The Seattle Energy Diet

Source: Steve Wehrly, Seattle Business Magazine, December 2011. City’s new benchmarking law requires large commercial and multifamily buildings to disclose energy performance.

Seattle officials hope a new city law requiring owners to report on the energy efficiency of their commercial and multifamily buildings will drive owners to make buildings greener, thereby reducing operating costs and enhancing market competitiveness.

The city Building Energy Benchmarking and Reporting Ordinance went into effect October 3, requiring commercial and industrial buildings exceeding 50,000 square feet to establish, report and annually update efficiency benchmarks for their buildings. By next April 1, an additional 8,000 buildings that exceed 10,000 square feet must report energy usage. The information won’t exactly be posted on buildings like a food nutrition label, but it will be available from the city upon request.

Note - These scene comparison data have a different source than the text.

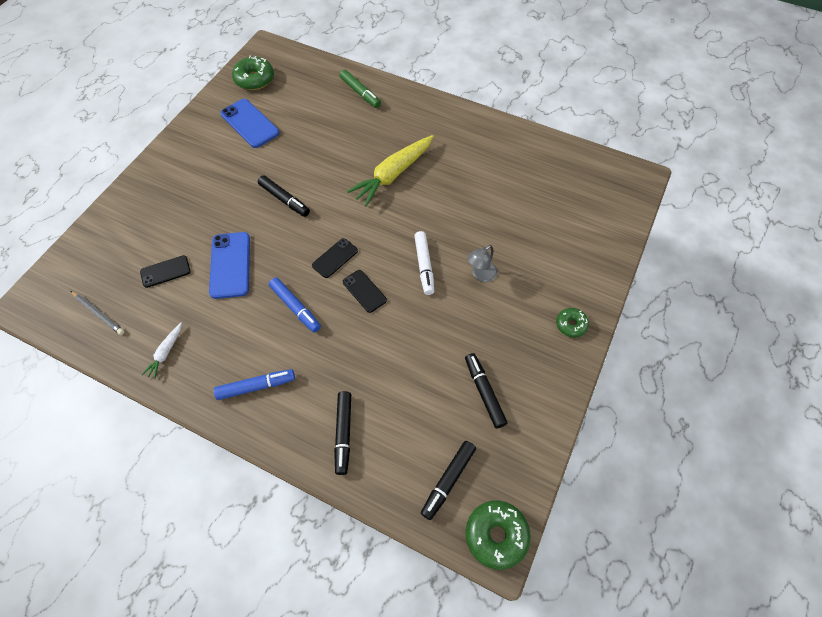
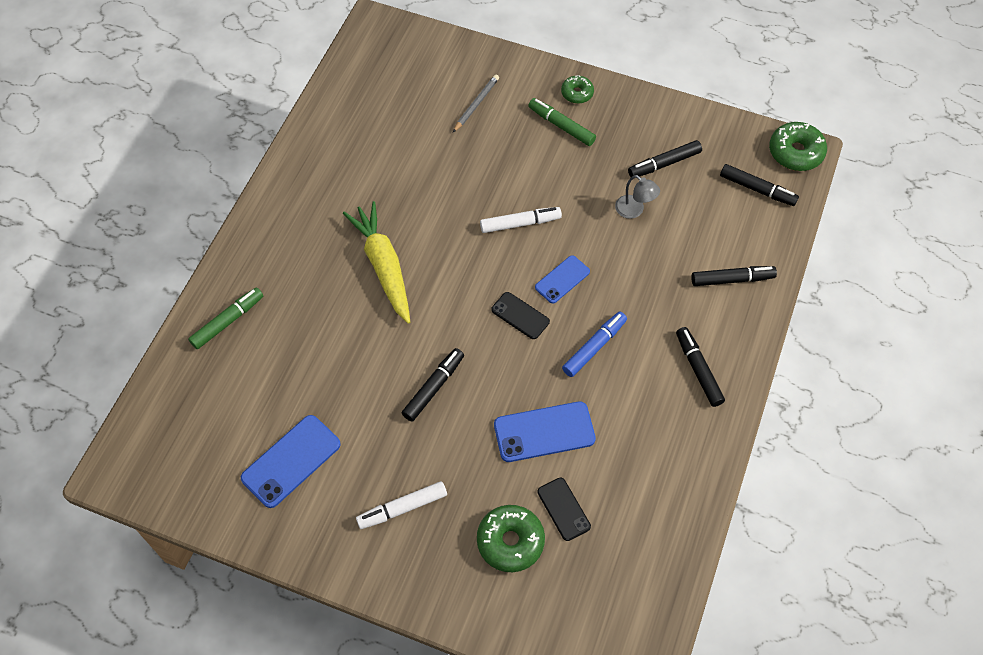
camera: 95 degrees left, 0 degrees up
(98, 313) = (637, 574): grey pencil -> grey pencil (476, 104)
(166, 353) = (676, 476): white carrot -> none
(198, 178) = (402, 508): none -> white marker
(254, 79) = (192, 474): green donut -> green donut (510, 541)
(256, 386) = (698, 370): blue marker -> black marker
(364, 291) = (562, 279): black phone -> blue phone
(393, 174) = (383, 266): yellow carrot -> yellow carrot turned 150 degrees counterclockwise
(480, 275) = (526, 170): grey lamp -> grey lamp (634, 210)
(530, 307) = (561, 126): none -> green marker

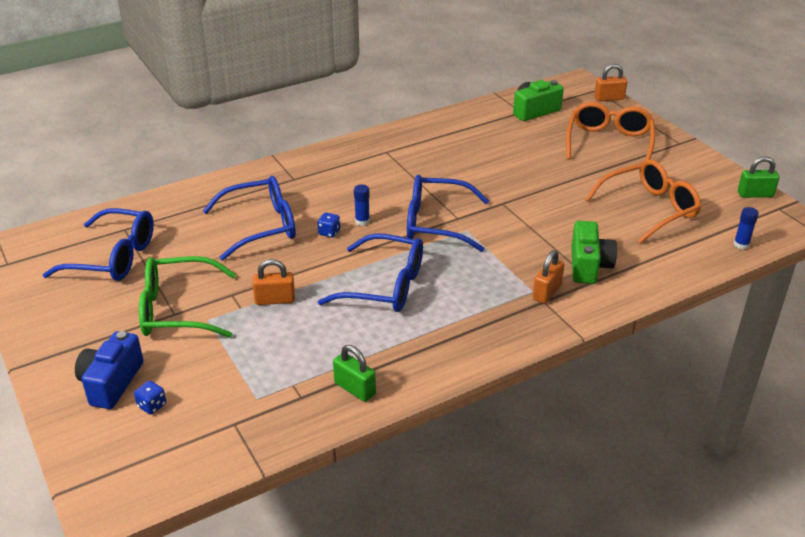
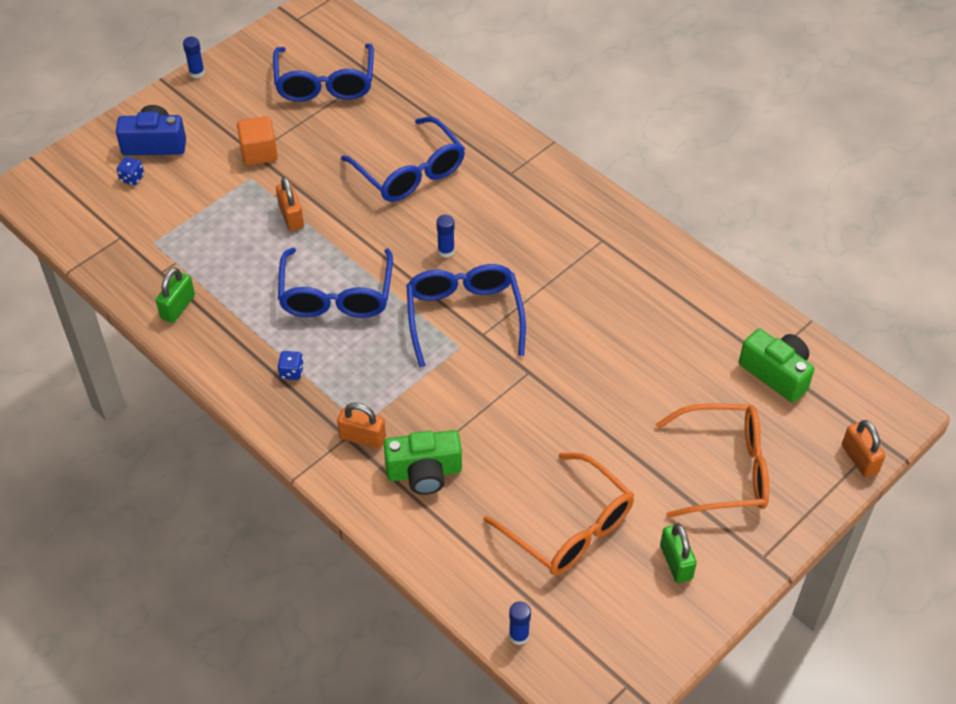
camera: 75 degrees right, 15 degrees up
(27, 340) = (197, 73): none -> blue glue stick
(177, 310) = (259, 153): green glasses -> orange cube
(329, 232) = (416, 229): blue dice -> blue dice (291, 372)
(755, 194) = (652, 655): green padlock -> green padlock (676, 562)

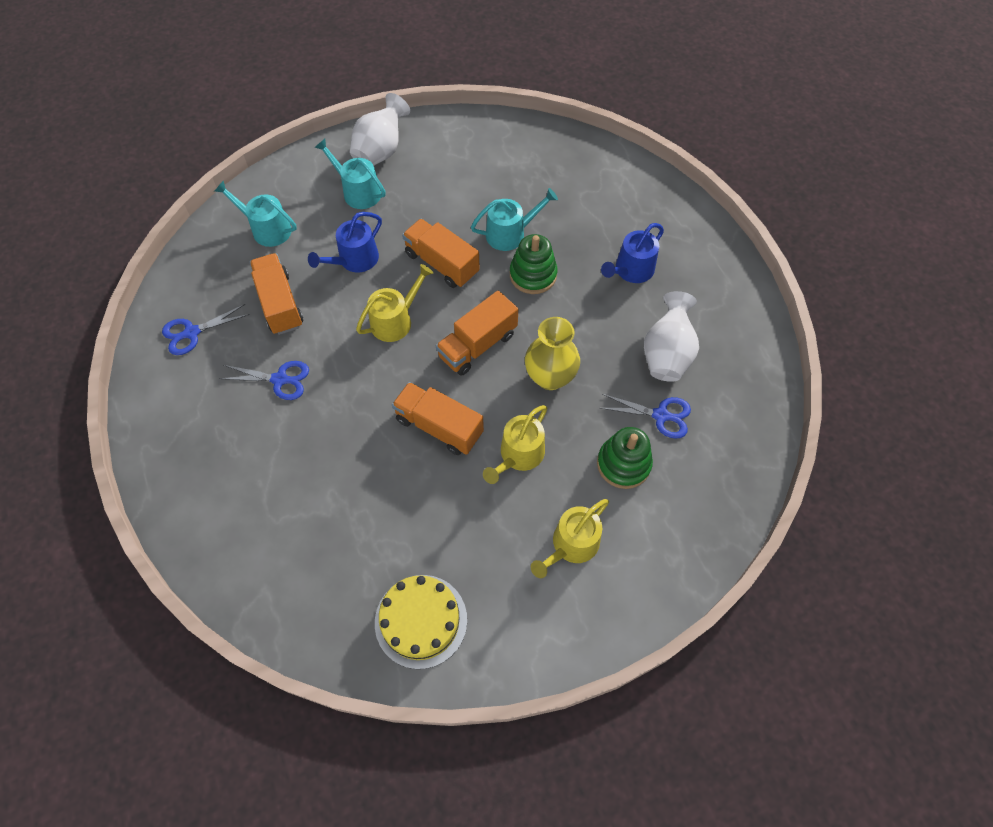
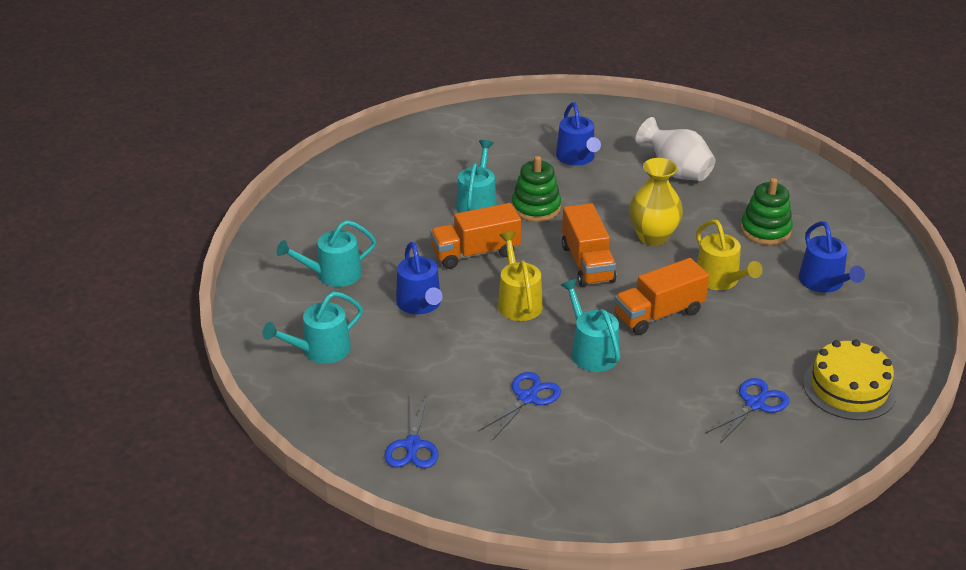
camera: 60 degrees left, 25 degrees down
(280, 304) = (430, 370): orange truck -> none
(361, 398) = (591, 351): none -> turquoise watering can
(381, 151) = (294, 243): white vase -> none
(571, 545) = (824, 282): yellow watering can -> blue watering can
(660, 415) = (732, 196): blue scissors -> blue scissors (754, 404)

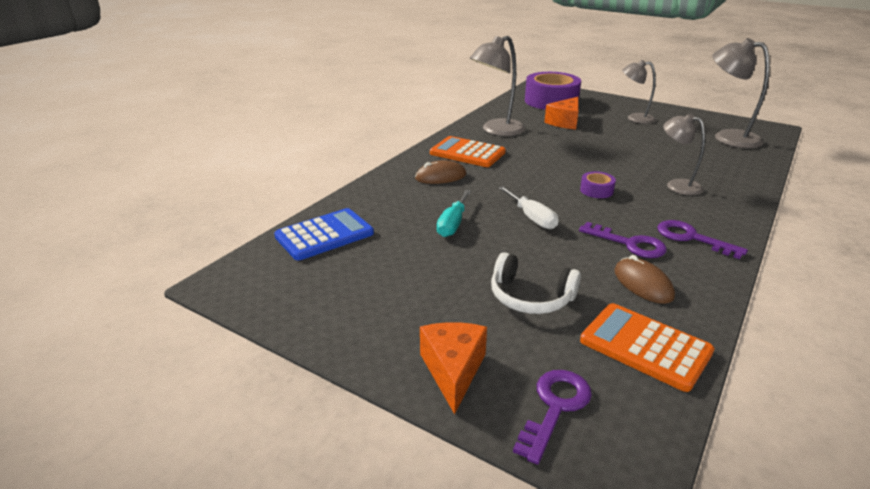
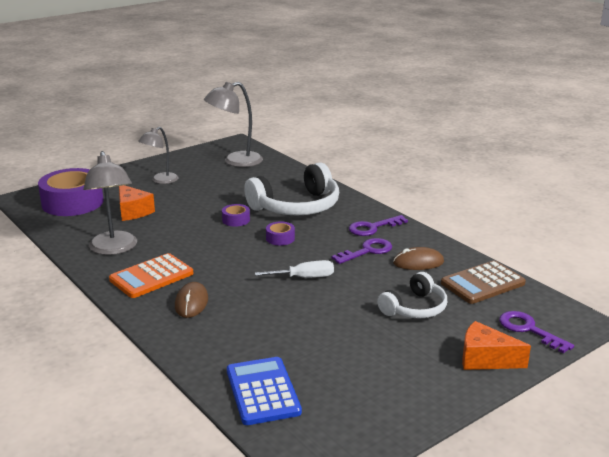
camera: 70 degrees left, 5 degrees down
(453, 224) = (289, 316): turquoise screwdriver -> none
(605, 163) = (236, 220): none -> purple tape
(645, 347) = (483, 283): orange calculator -> brown calculator
(677, 185) = (296, 206): grey lamp -> white headphones

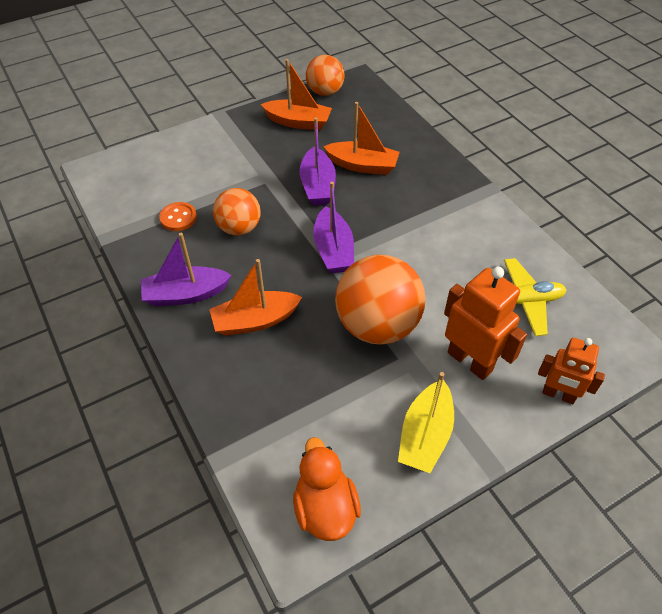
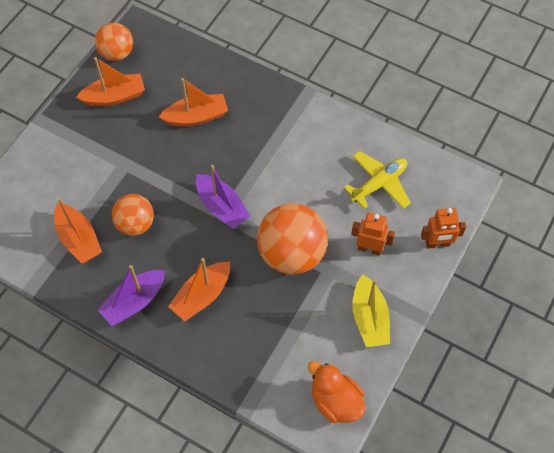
camera: 30 degrees left, 10 degrees up
(178, 218) = (78, 239): orange button -> orange boat
(317, 186) = (172, 154): purple boat -> none
(470, 361) = (369, 249): orange robot -> orange robot, size x0.66

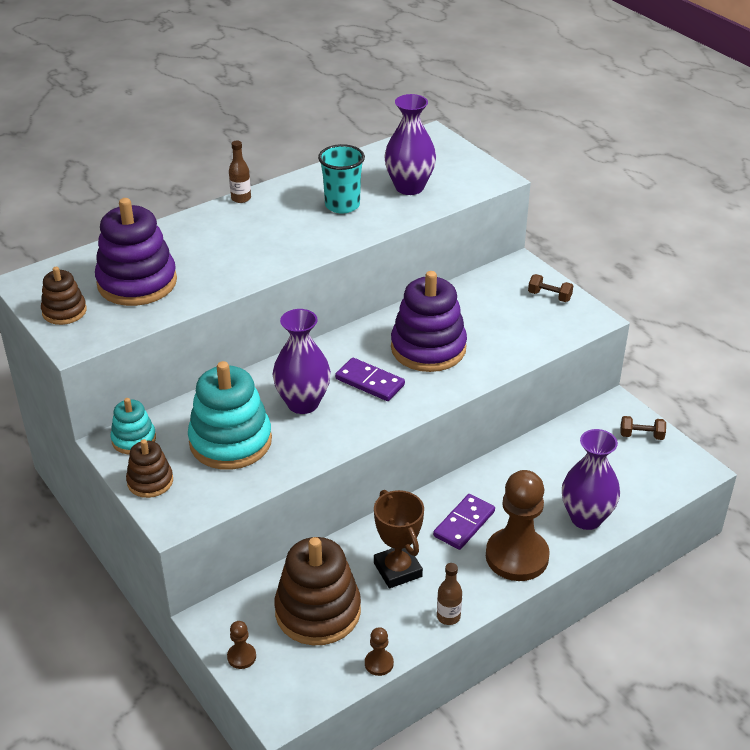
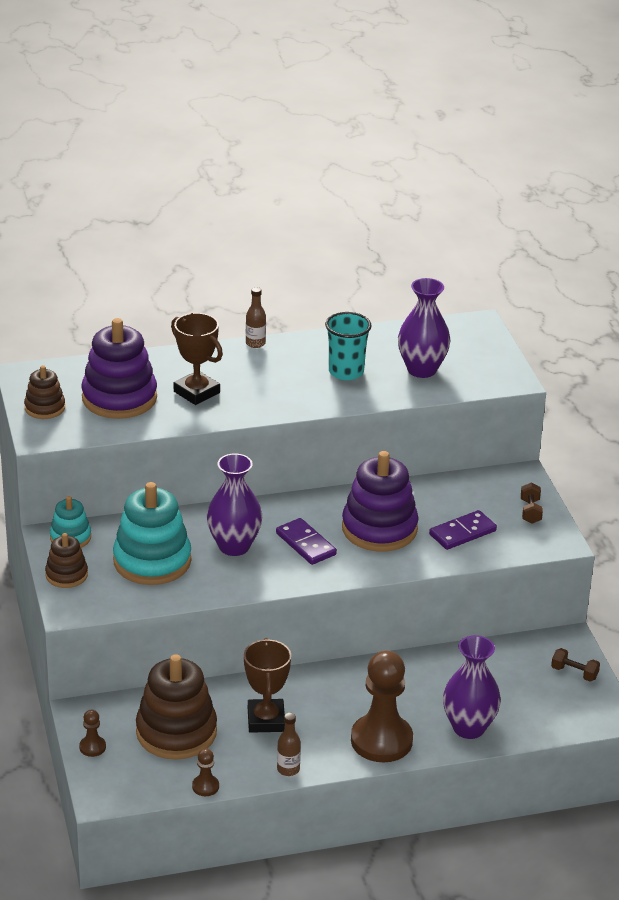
camera: 20 degrees right, 5 degrees down
(211, 258) = (196, 392): none -> brown trophy
(464, 524) = (350, 700): purple domino -> purple domino (462, 533)
(549, 296) = (530, 511): brown dumbbell -> brown dumbbell turned 45 degrees clockwise

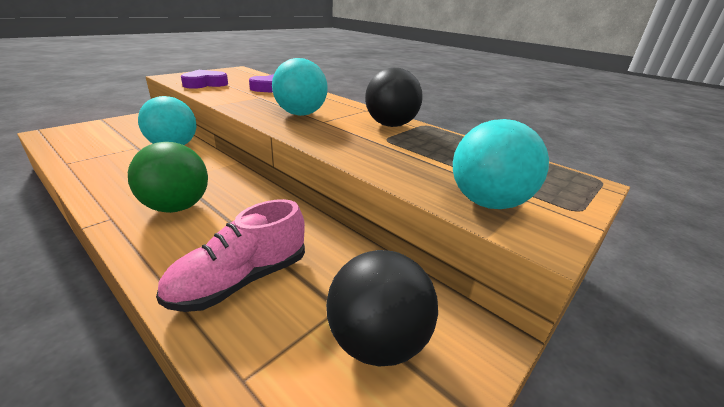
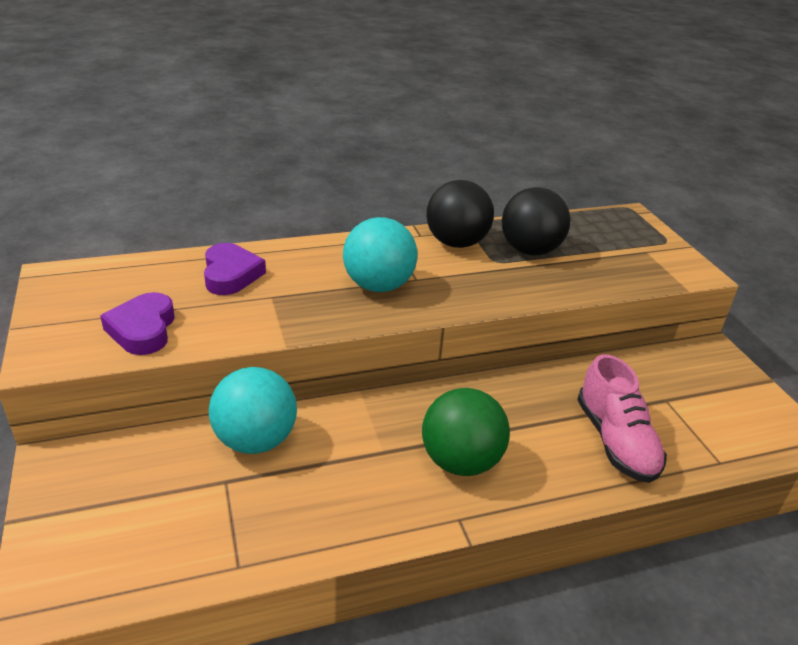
camera: 60 degrees left, 5 degrees up
(377, 341) = (703, 394): black ball -> black ball (530, 250)
(487, 202) = (645, 269): turquoise ball -> none

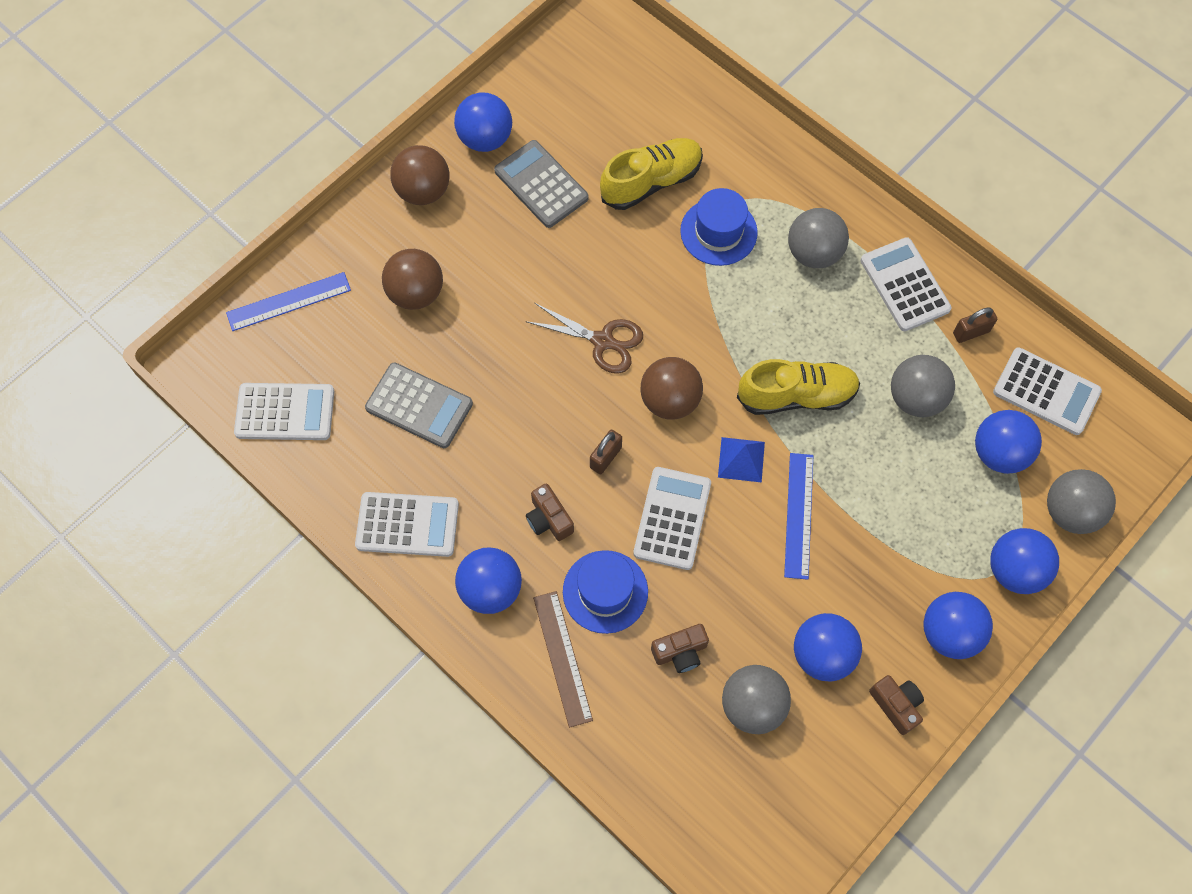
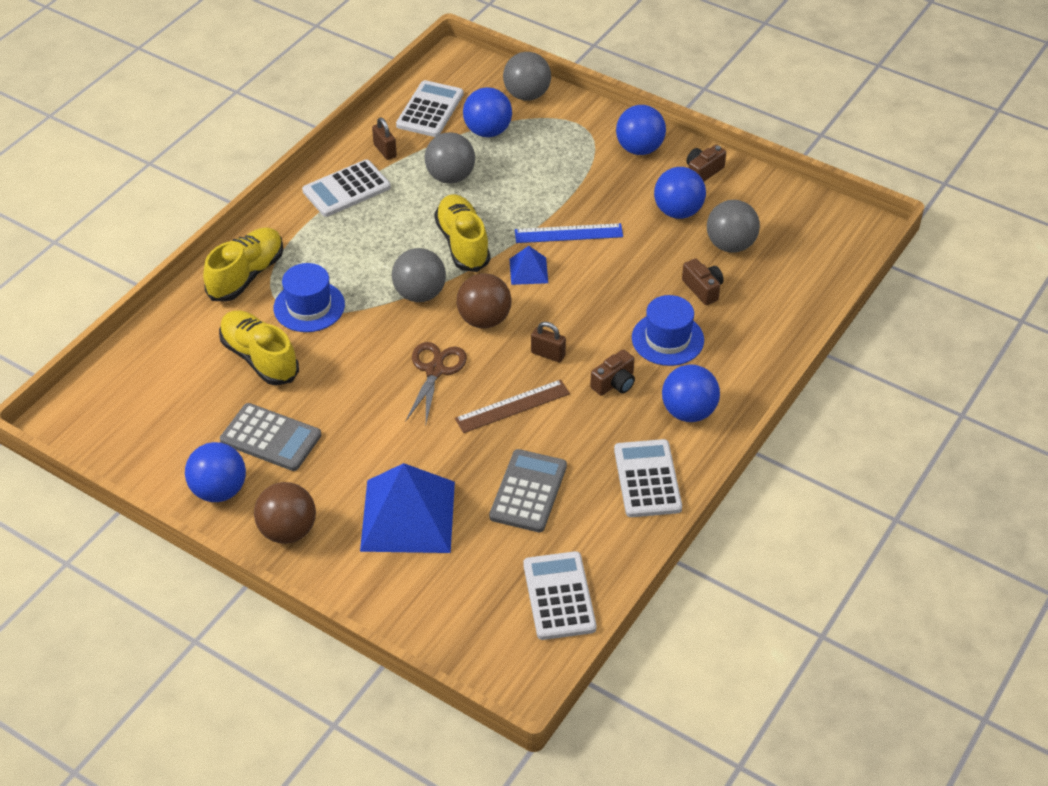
camera: 100 degrees left, 20 degrees down
(288, 301) = (435, 620): blue ruler -> none
(416, 293) = (408, 515): brown ball -> blue pyramid
(541, 184) = (271, 438): grey calculator -> grey calculator turned 105 degrees counterclockwise
(562, 658) = (732, 358): brown ruler -> brown ruler (512, 406)
(672, 518) = (592, 306): white calculator -> none
(775, 177) = (246, 275): none -> yellow shoe
(813, 253) = (323, 245): grey ball -> grey ball (420, 294)
(1015, 570) = (580, 120): blue ball -> none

Building owners will use the U.S. Environmental Protection Agency’s Energy Star Portfolio Manager, a free online tool, to create a baseline of energy performance for buildings in the city. Because the reports must be disclosed to tenants, purchasers and lenders who request them, Seattle officials expect the benchmarks will bring energy efficiency to the forefront when people consider leasing or buying commercial and multifamily space.

This is also one of the goals of the new Seattle 2030 District program. Dedicated to halving carbon dioxide emissions and energy consumption in downtown Seattle buildings by 2030, the 2030 District is a business/government consortium that “aims to dramatically reduce environmental impacts” while “increasing Seattle’s competitiveness … and [the] owner’s return on investment.”

One 2030 District member, MacDonald-Miller Facility Solutions, reports that targeted retrofitting of systems in one Seattle building resulted in a return on the owner’s investment in 1.7 years, and most such investments yield a return in three to five years.